Mira mis manos. Sólo así comprenderás mi tristeza.
Si te rompieran el corazón, si te comieran el cerebro, tendrías estas mismas manos
coronadas de aire invisible, de pámpanos muertos. Con ellas beberías
la sopa enlutada del invierno, rodeado de escarabajos y de hijos.
Perro nuestro que estás en los cielos, ¡defiéndeme estas manos!
Que no se cubran de gusanos sino en la hora
en que los hurones levantan sus patas al atardecer, otras
manos escriban : “fue un extraño salvaje en la tierra”.
Encontrarás mi mano sobre el velador alguna noche,
rodeada de carbón, incapaz de abrazar tu cintura,
agarrando la sombra, el tabaco
del cigarro funeral en el viento.
En mi rostro -despiadado y distante hallarás
sólo una pagoda de hueso, el resto
de una verdad enterrada.
Panorama del ídolo
Gallo muerto en la sacristía, caí en la tinaja del barbero,
alucinado, perseguido por hombres de larga cabellera.
¡Cómo veo caer la noche sobre el oprobio y las aguas!
(Infancia de murciélagos, de lúgubres sonatas, de papiros asados).
Como un ídolo chino, o un pequeño dios de porcelana,
me arrojaron sobre las coles del cementerio,
extraviado, solo,
arrodillado como un delirante en el ágora. ¡Oh!, arrástrame
contigo, ave de negro moño,
cuesta abajo hacia los imperios adyacentes, cerca del jadeo de tus tetas,
tocando a degüello, mientras me bordas la camisa de anagrama amarillo,
y en el lecho rueda mi cabeza asediada por las moscas.
Mercado persa
Entre pordioseros vestidos de mariposas,
y piojos traídos del Himalaya,
contemplo el vuelo del vendedor de ensueños y huevos mágicos.

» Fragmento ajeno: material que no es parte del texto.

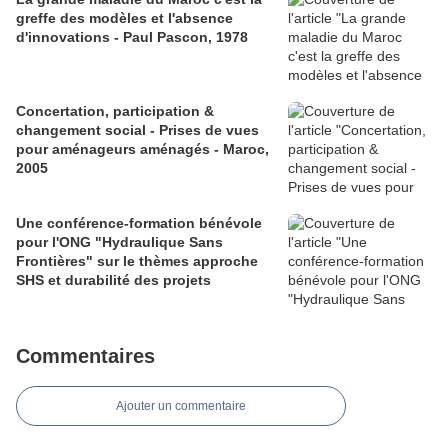
greffe des modèles et l'absence
d'innovations - Paul Pascon, 1978
Concertation, participation &
changement social - Prises de vues
pour aménageurs aménagés - Maroc,
2005
Une conférence-formation bénévole
pour l'ONG "Hydraulique Sans
Frontières" sur le thèmes approche
SHS et durabilité des projets
Commentaires
Ajouter un commentaire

Hay una parca rodeada de flores,
un asesino, una piedra escarlata,
y yo, pobre, cubierto de manchas de resina,
compro un pájaro en medio de la tormenta,
un ave de pecho seco, como el mío.
Quiero escuchar su trémula voz de difunto,
su quimera en mi habitación, su madrigal de hueso ;
sentir cómo se quema su plumaje, mientras me agito en los escombros del sueño,
y levantarme a gritos, como si me hubieran desenterrado,
los ojos puestos al revés, bajo la sepultura.